Não é possível suprir a demanda atual e futura por aço de baixo carbono apenas com sucata e carvão vegetal, pois os dois recursos não possuem escala suficiente para tal. Paralelamente, o Brasil é importador do principal combustível utilizado atualmente na produção de aço, o coque de carvão mineral. Diante desse cenário, o hidrogênio de baixo carbono se torna um recurso estratégico para a produção de aço verde no país, pois pode substituir diretamente o coque de carvão mineral na produção de aço via BF-BOF, complementando as rotas de produção com sucata e carvão vegetal, e reduzir a dependência de recursos externos, visto que a perspectiva é que o hidrogênio seja produzido nacionalmente.
Figura 1 - Rotas tecnológicas para produção de aço.
O uso final do hidrogênio na siderurgia ainda representa uma oportunidade para o Brasil fortalecer seu mercado exportador e seu posicionamento no mercado internacional. Atualmente o país é o nono maior produtor de aço do mundo, o maior da América Latina, e o segundo maior produtor de minério de ferro do mundo. Cerca de 30% da produção é exportada, portanto, o comércio exterior já representa uma parcela significativa do mercado de aço.
A relevância do mercado de exportação pode se tornar ainda maior com a produção de aço verde, pois o Brasil tem a oportunidade de vender este produto para países que estruturalmente apresentam um custo de produção de hidrogênio de baixo carbono mais alto, aproveitando as parcerias comerciais já existentes. Para o Brasil, reproduzir o modelo de exportação existente é uma vantagem, pois isso facilita a logística do negócio, e ao mesmo tempo o setor siderúrgico passa a comercializar produtos de maior valor agregado (substituindo o minério de ferro por ferro briquetado (HBI) e o próprio aço convencional por aço verde).
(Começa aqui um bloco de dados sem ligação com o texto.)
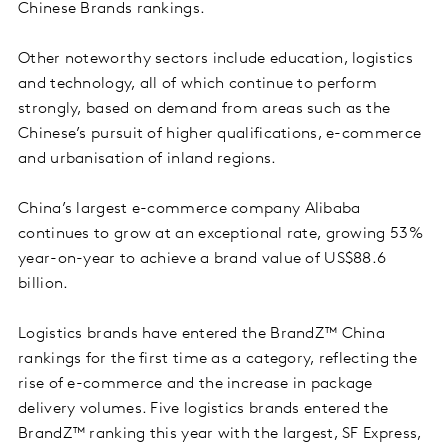
Chinese Brands rankings.
Other noteworthy sectors include education, logistics
and technology, all of which continue to perform
strongly, based on demand from areas such as the
Chinese’s pursuit of higher qualifications, e-commerce
and urbanisation of inland regions.
China’s largest e-commerce company Alibaba
continues to grow at an exceptional rate, growing 53%
year-on-year to achieve a brand value of US$88.6
billion.
Logistics brands have entered the BrandZ™ China
rankings for the first time as a category, reflecting the
rise of e-commerce and the increase in package
delivery volumes. Five logistics brands entered the
BrandZ™ ranking this year with the largest, SF Express,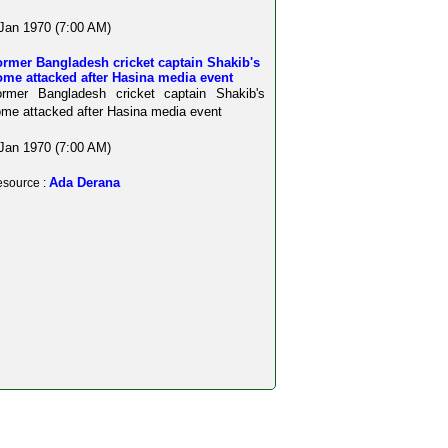
Jan 1970 (7:00 AM)
rmer Bangladesh cricket captain Shakib's
me attacked after Hasina media event
ormer Bangladesh cricket captain Shakib's
me attacked after Hasina media event
Jan 1970 (7:00 AM)
Ada Derana
source :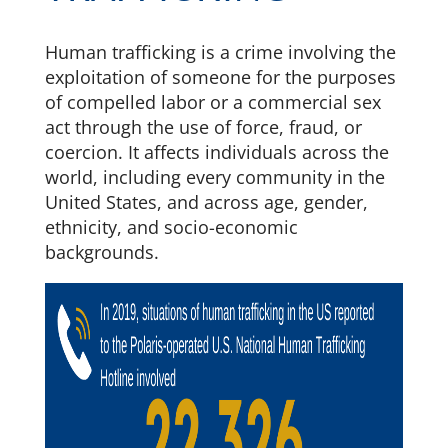
Human trafficking is a crime involving the
exploitation of someone for the purposes
of compelled labor or a commercial sex
act through the use of force, fraud, or
coercion. It affects individuals across the
world, including every community in the
United States, and across age, gender,
ethnicity, and socio-economic
backgrounds.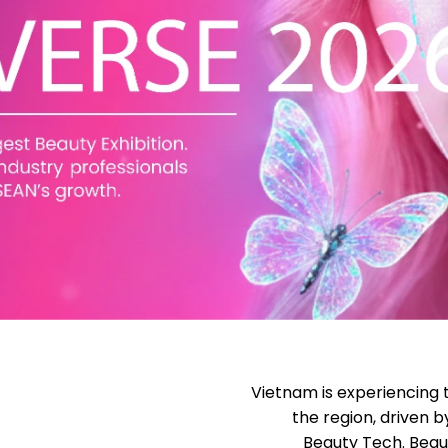
Vietnam is experiencing 
the region, driven 
Beauty Tech. Beau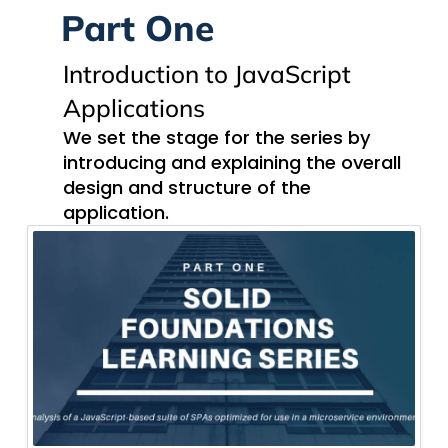
Part One
Introduction to JavaScript
Applications
We set the stage for the series by
introducing and explaining the overall
design and structure of the
application.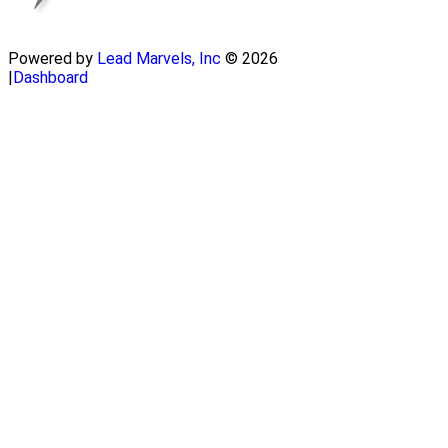
Powered by
Lead Marvels, Inc
© 2026
|
Dashboard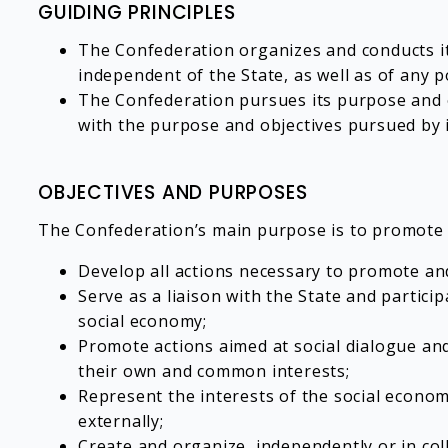
GUIDING PRINCIPLES
The Confederation organizes and conducts it
independent of the State, as well as of any p
The Confederation pursues its purpose and ob
with the purpose and objectives pursued by 
OBJECTIVES AND PURPOSES
The Confederation’s main purpose is to promote an
Develop all actions necessary to promote and
Serve as a liaison with the State and participa
social economy;
Promote actions aimed at social dialogue and
their own and common interests;
Represent the interests of the social econom
externally;
Create and organize, independently or in col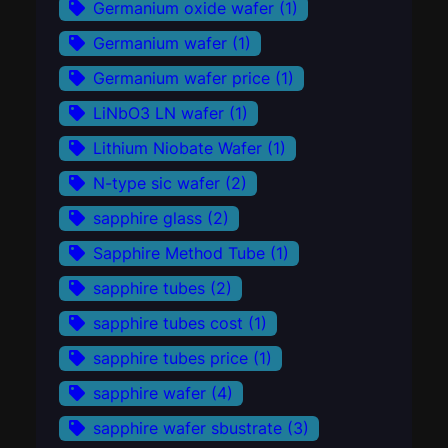
Germanium oxide wafer
(1)
Germanium wafer
(1)
Germanium wafer price
(1)
LiNbO3 LN wafer
(1)
Lithium Niobate Wafer
(1)
N-type sic wafer
(2)
sapphire glass
(2)
Sapphire Method Tube
(1)
sapphire tubes
(2)
sapphire tubes cost
(1)
sapphire tubes price
(1)
sapphire wafer
(4)
sapphire wafer sbustrate
(3)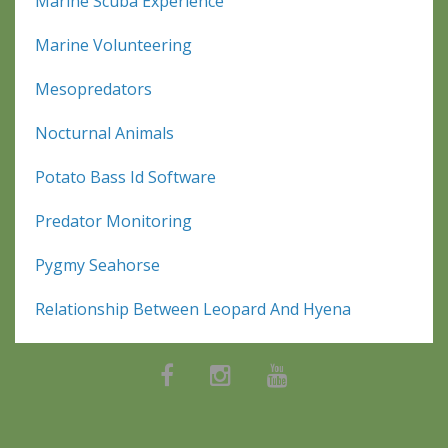
Marine Scuba Experience
Marine Volunteering
Mesopredators
Nocturnal Animals
Potato Bass Id Software
Predator Monitoring
Pygmy Seahorse
Relationship Between Leopard And Hyena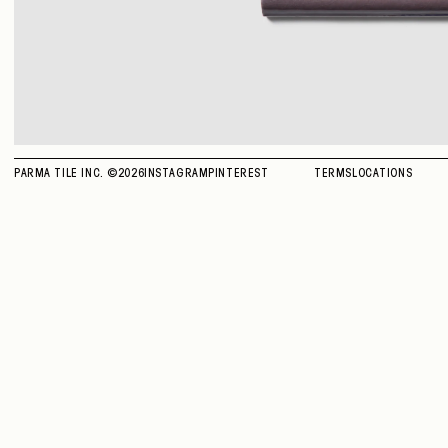
PARMA TILE INC. ©
2026
INSTAGRAM
PINTEREST
TERMS
LOCATIONS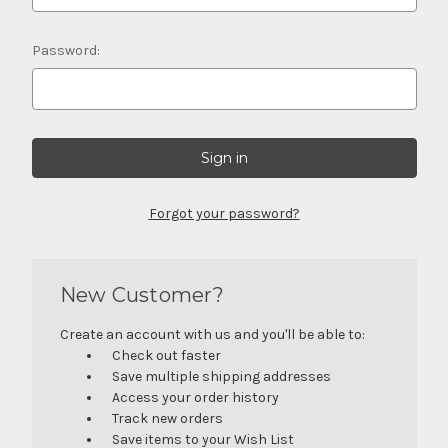
Password:
Forgot your password?
New Customer?
Create an account with us and you'll be able to:
Check out faster
Save multiple shipping addresses
Access your order history
Track new orders
Save items to your Wish List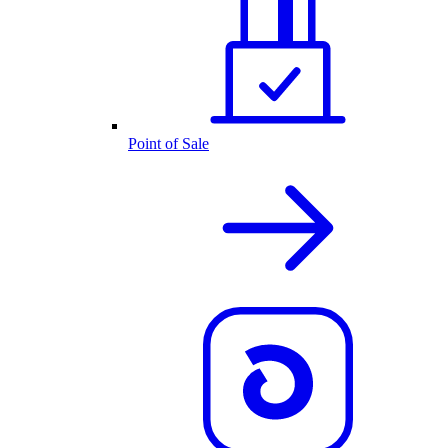
Point of Sale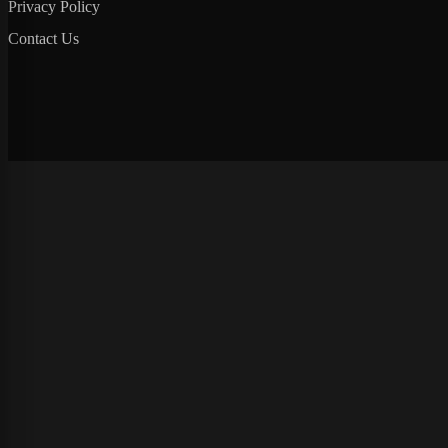
Privacy Policy
Contact Us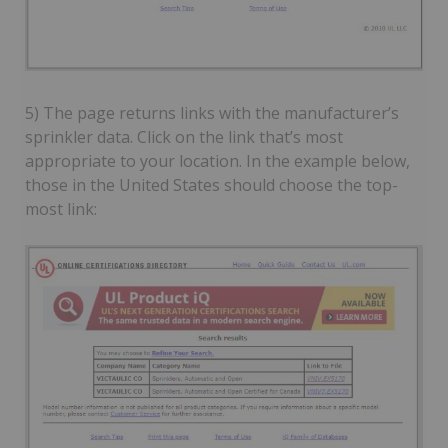
5) The page returns links with the manufacturer’s
sprinkler data. Click on the link that’s most
appropriate to your location. In the example below,
those in the United States should choose the top-
most link: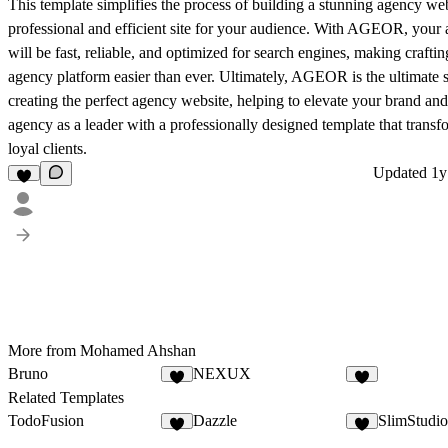
This template simplifies the process of building a stunning agency web
professional and efficient site for your audience. With AGEOR, your
will be fast, reliable, and optimized for search engines, making craftin
agency platform easier than ever. Ultimately, AGEOR is the ultimate s
creating the perfect agency website, helping to elevate your brand and
agency as a leader with a professionally designed template that transfo
loyal clients.
Updated
1y
More from Mohamed Ahshan
Bruno
NEXUX
Related Templates
TodoFusion
Dazzle
SlimStudio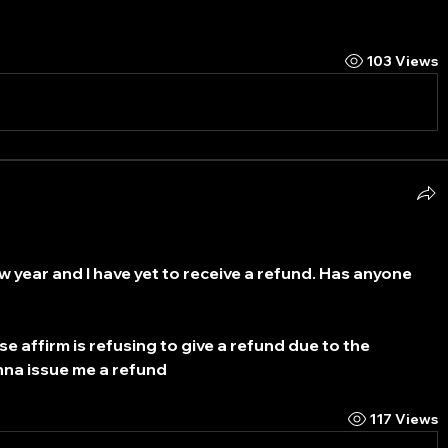
103 Views
w year and I have yet to receive a refund. Has anyone 
e affirm is refusing to give a refund due to the 
nna issue me a refund
117 Views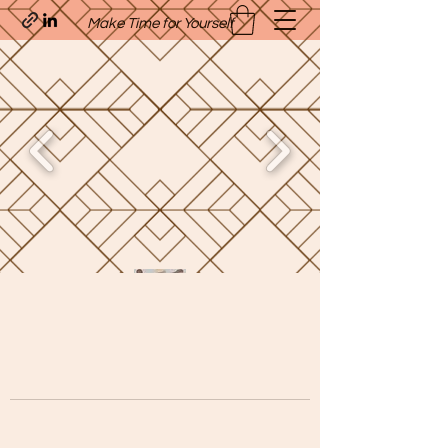
Make Time for Yourself
Quavo’s Stellar Strands
craigcharquaveia79@yahoo.com
(205)-607-1836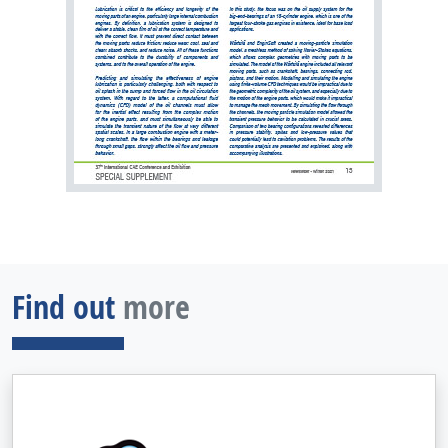
Find out
more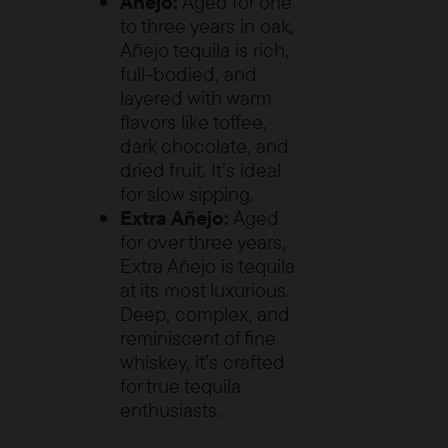
Añejo:
Aged for one
to three years in oak,
Añejo tequila is rich,
full-bodied, and
layered with warm
flavors like toffee,
dark chocolate, and
dried fruit. It’s ideal
for slow sipping.
Extra Añejo:
Aged
for over three years,
Extra Añejo is tequila
at its most luxurious.
Deep, complex, and
reminiscent of fine
whiskey, it’s crafted
for true tequila
enthusiasts.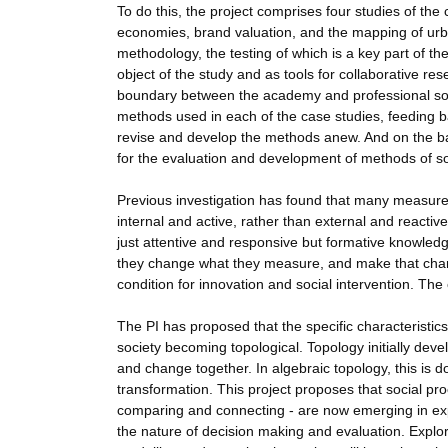
To do this, the project comprises four studies of th
economies, brand valuation, and the mapping of urba
methodology, the testing of which is a key part of t
object of the study and as tools for collaborative re
boundary between the academy and professional socia
methods used in each of the case studies, feeding ba
revise and develop the methods anew. And on the ba
for the evaluation and development of methods of so
Previous investigation has found that many measures 
internal and active, rather than external and reactiv
just attentive and responsive but formative knowledg
they change what they measure, and make that chan
condition for innovation and social intervention. The c
The PI has proposed that the specific characteristic
society becoming topological. Topology initially develo
and change together. In algebraic topology, this is d
transformation. This project proposes that social pro
comparing and connecting - are now emerging in ex
the nature of decision making and evaluation. Explor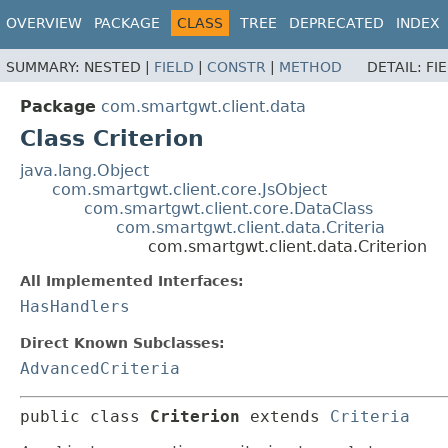
OVERVIEW
PACKAGE
CLASS
TREE
DEPRECATED
INDEX
SUMMARY:
NESTED |
FIELD
|
CONSTR
|
METHOD
DETAIL:
FI
Package
com.smartgwt.client.data
Class Criterion
java.lang.Object
com.smartgwt.client.core.JsObject
com.smartgwt.client.core.DataClass
com.smartgwt.client.data.Criteria
com.smartgwt.client.data.Criterion
All Implemented Interfaces:
HasHandlers
Direct Known Subclasses:
AdvancedCriteria
public class 
Criterion
extends 
Criteria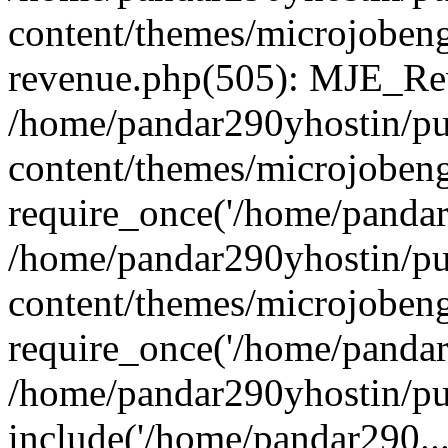
content/themes/microjobeng
revenue.php(505): MJE_Rev
/home/pandar290yhostin/pu
content/themes/microjobeng
require_once('/home/pandar2
/home/pandar290yhostin/pu
content/themes/microjobeng
require_once('/home/pandar2
/home/pandar290yhostin/pu
include('/home/pandar290...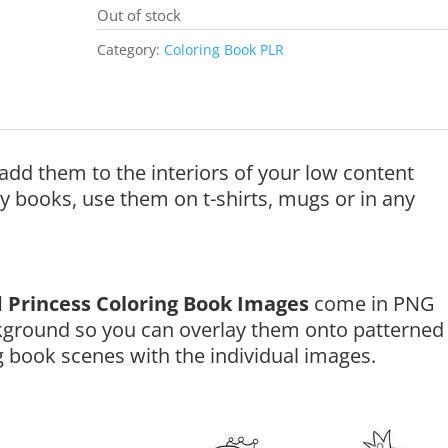
Out of stock
Category:
Coloring Book PLR
add them to the interiors of your low content
ty books, use them on t-shirts, mugs or in any
 Princess Coloring Book Images
come in PNG
kground so you can overlay them onto patterned
 book scenes with the individual images.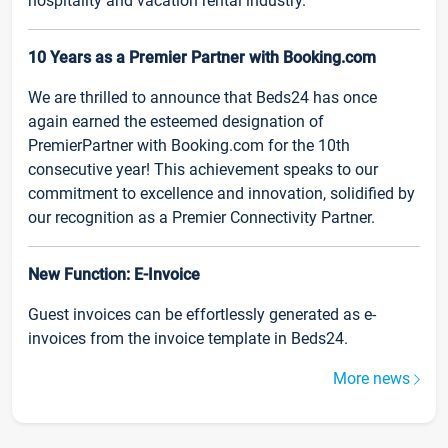
hospitality and vacation rental industry.
10 Years as a Premier Partner with Booking.com
We are thrilled to announce that Beds24 has once
again earned the esteemed designation of
PremierPartner with Booking.com for the 10th
consecutive year! This achievement speaks to our
commitment to excellence and innovation, solidified by
our recognition as a Premier Connectivity Partner.
New Function: E-Invoice
Guest invoices can be effortlessly generated as e-
invoices from the invoice template in Beds24.
More news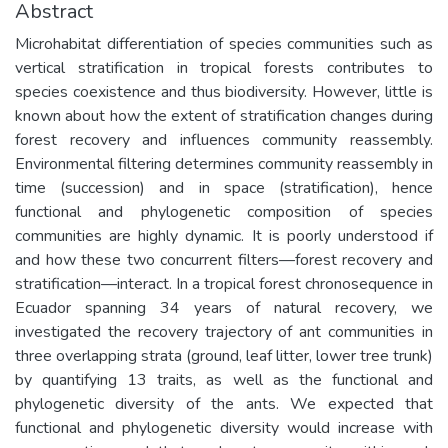
Abstract
Microhabitat differentiation of species communities such as
vertical stratification in tropical forests contributes to
species coexistence and thus biodiversity. However, little is
known about how the extent of stratification changes during
forest recovery and influences community reassembly.
Environmental filtering determines community reassembly in
time (succession) and in space (stratification), hence
functional and phylogenetic composition of species
communities are highly dynamic. It is poorly understood if
and how these two concurrent filters—forest recovery and
stratification—interact. In a tropical forest chronosequence in
Ecuador spanning 34 years of natural recovery, we
investigated the recovery trajectory of ant communities in
three overlapping strata (ground, leaf litter, lower tree trunk)
by quantifying 13 traits, as well as the functional and
phylogenetic diversity of the ants. We expected that
functional and phylogenetic diversity would increase with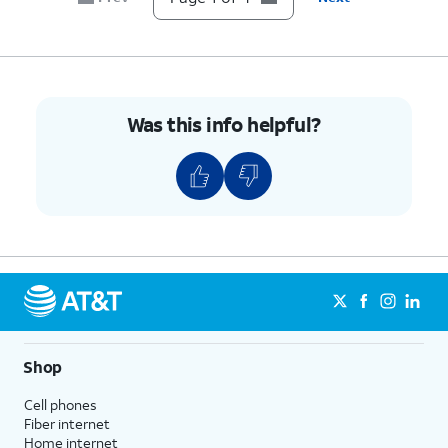
Was this info helpful?
Shop
Cell phones
Fiber internet
Home internet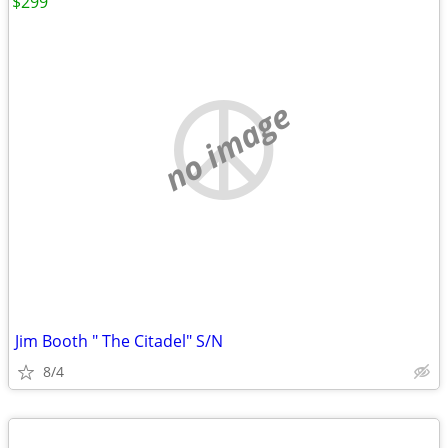
$299
no image
Jim Booth " The Citadel" S/N
8/4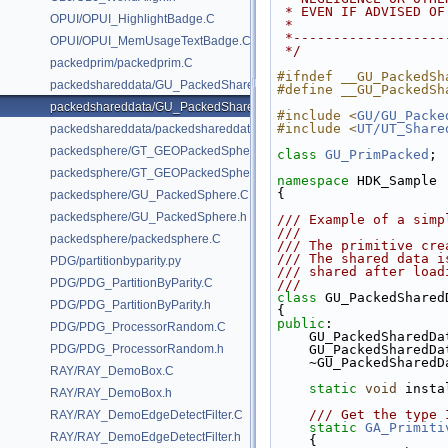
 * EVEN IF ADVISED O
OPUI/OPUI_HighlightBadge.C
 *
 *------------------
OPUI/OPUI_MemUsageTextBadge.C
 */
packedprim/packedprim.C
#ifndef __GU_PackedSh
packedshareddata/GU_PackedSharedData.C
#define __GU_PackedSh
packedshareddata/GU_PackedSharedData.h
#include <
GU/GU_Packe
#include <
UT/UT_Share
packedshareddata/packedshareddata.C
packedsphere/GT_GEOPackedSphere.C
class 
GU_PrimPacked
;
packedsphere/GT_GEOPackedSphere.h
namespace 
HDK_Sample
{
packedsphere/GU_PackedSphere.C
packedsphere/GU_PackedSphere.h
/// Example of a simp
///
packedsphere/packedsphere.C
/// The primitive cre
/// The shared data i
PDG/partitionbyparity.py
/// shared after load
PDG/PDG_PartitionByParity.C
///
class 
GU_PackedShared
PDG/PDG_PartitionByParity.h
{
public
:
PDG/PDG_ProcessorRandom.C
    GU_PackedSharedD
PDG/PDG_ProcessorRandom.h
    GU_PackedSharedD
    ~GU_PackedShared
RAY/RAY_DemoBox.C
static
void
 insta
RAY/RAY_DemoBox.h
    /// Get the ty
RAY/RAY_DemoEdgeDetectFilter.C
static
GA_Primiti
RAY/RAY_DemoEdgeDetectFilter.h
    {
Está ao alcance do Brasil usar o novo mercado de hidrogênio também como ferramenta para transformar vantagens comparativas em vantagens competitivas. Para isso é preciso estar atento para não terminarmos copiando a fórmula de outros países desenvolvidos, sem avaliar quais estratégias de fato são adequadas à realidade do país e maximizam os benefícios que esse novo mercado traz.
* Rosana Santos é Diretora Executiva e Marina Azevedo é Consultora Técnica do Instituto E+ Transição Energética.